To measure my reading speed, I timed how long it took me to read 10 pages of three representative books: Multipliers (business/engineering non-fiction), Lifting the Veil (religious non-fiction), and The End of Eternity (science fiction). Resultant times were 6.5, 10.5, and 10.5 minutes for 10 pages, respectively, which averages out to 0.9 minutes per page. Once again, my intuition was reasonable.
One final statistic worth pondering: if I can hold to this meta-resolution, how many more books can I expect to read before I shuffle off this mortal coil. Thanks to Google, I know average life expectancy for a male in the United States is 75, so we’ll say I’ve got 32 years left. Thanks to Gauss, I can easily compute a sum from 1 to N with the formula N * (N+1) / 2. The sum of 1 to 75 is thus 75 * 76 / 2 = 2850, and now we need to subtract off years 1 through 42, which sum to 42*43 = 903, for a final result of 2850-903 = 1947 books. My Goodreads backlog is only 99 books long, so I guess I better start adding to it. Any suggestions?
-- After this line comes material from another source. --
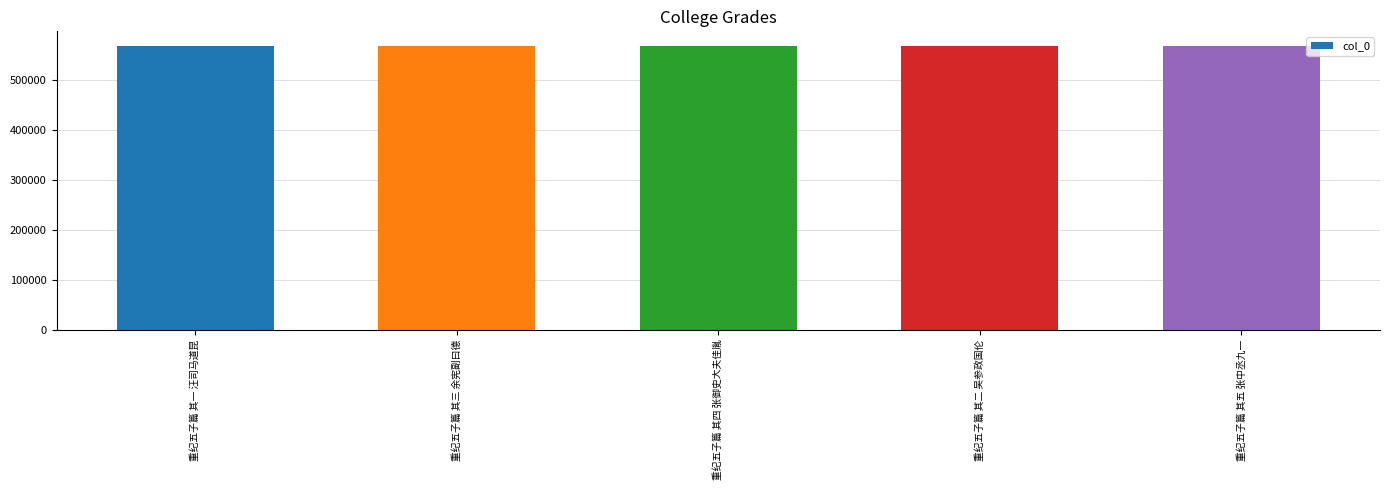

What is the average value?

568707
I’m a sucker for lists that contain pithy nuggets of truth. Here’s two great ones I found this week:
Some of my favorite statements, in no particular order:
If you don’t have a good grasp of the universe of what’s possible, you can’t design a good system
Every system eventually sucks, get over it
Software engineers should write regularly
Always strive to build a smaller system
KISS, don’t be afraid, and boring > cool
The bottleneck is almost always the database
Technologists are particularly susceptible to recency bias. It’s one reason why I try to read older computer science literature from time to time (especially work from the 60s and 70s). The Mythical Man-Month is my canonical example; it should be required reading for everyone who works with technology. The Psychology of Computer Programming contains timeless truths of what it takes to lead a team of software engineers. Donald Knuth’s The Art of Computer Programming is a dense, three volume work, but much treasure lies within. I’ve only finished the first book, but I came away with tremendous respect for the geniuses that paved the way for us fortunate souls who have IDEs, fast compilers, and gigabytes of RAM.
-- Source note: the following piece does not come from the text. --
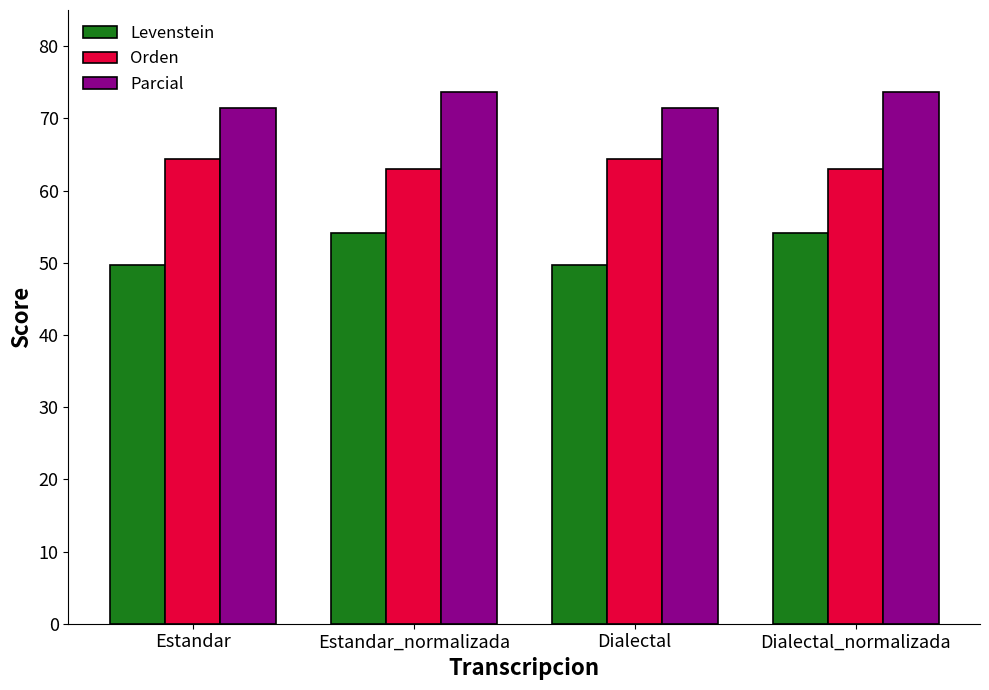

What are all the series names shown in the legend?

Levenstein, Orden, Parcial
Today I read On the Criteria To Be Used in Decomposing Systems into Modules, a research paper by D.L. Parnas of Carnegie-Mellon University, published in 1972. While the details of the middle section weren’t terribly interesting, it’s the bookends of introduction and conclusion that impressed me. The benefits of two-pizza teams were clearly understood fifty years ago, for example (“separate groups would work on each module with little need for communication”) and the paper lays out a novel approach to decomposition (to me, at least):
“We propose instead that one begins with a list of difficult design decisions or design decisions which are likely to change. Each module is then designed to hide such a decision from the others.”
The above resonates with prior posts I’ve written on abstractions, especially Out of Sight, Out of Mind. If the goal of abstraction is to hide difficult detail, we ought to modularize with that goal front-and-center.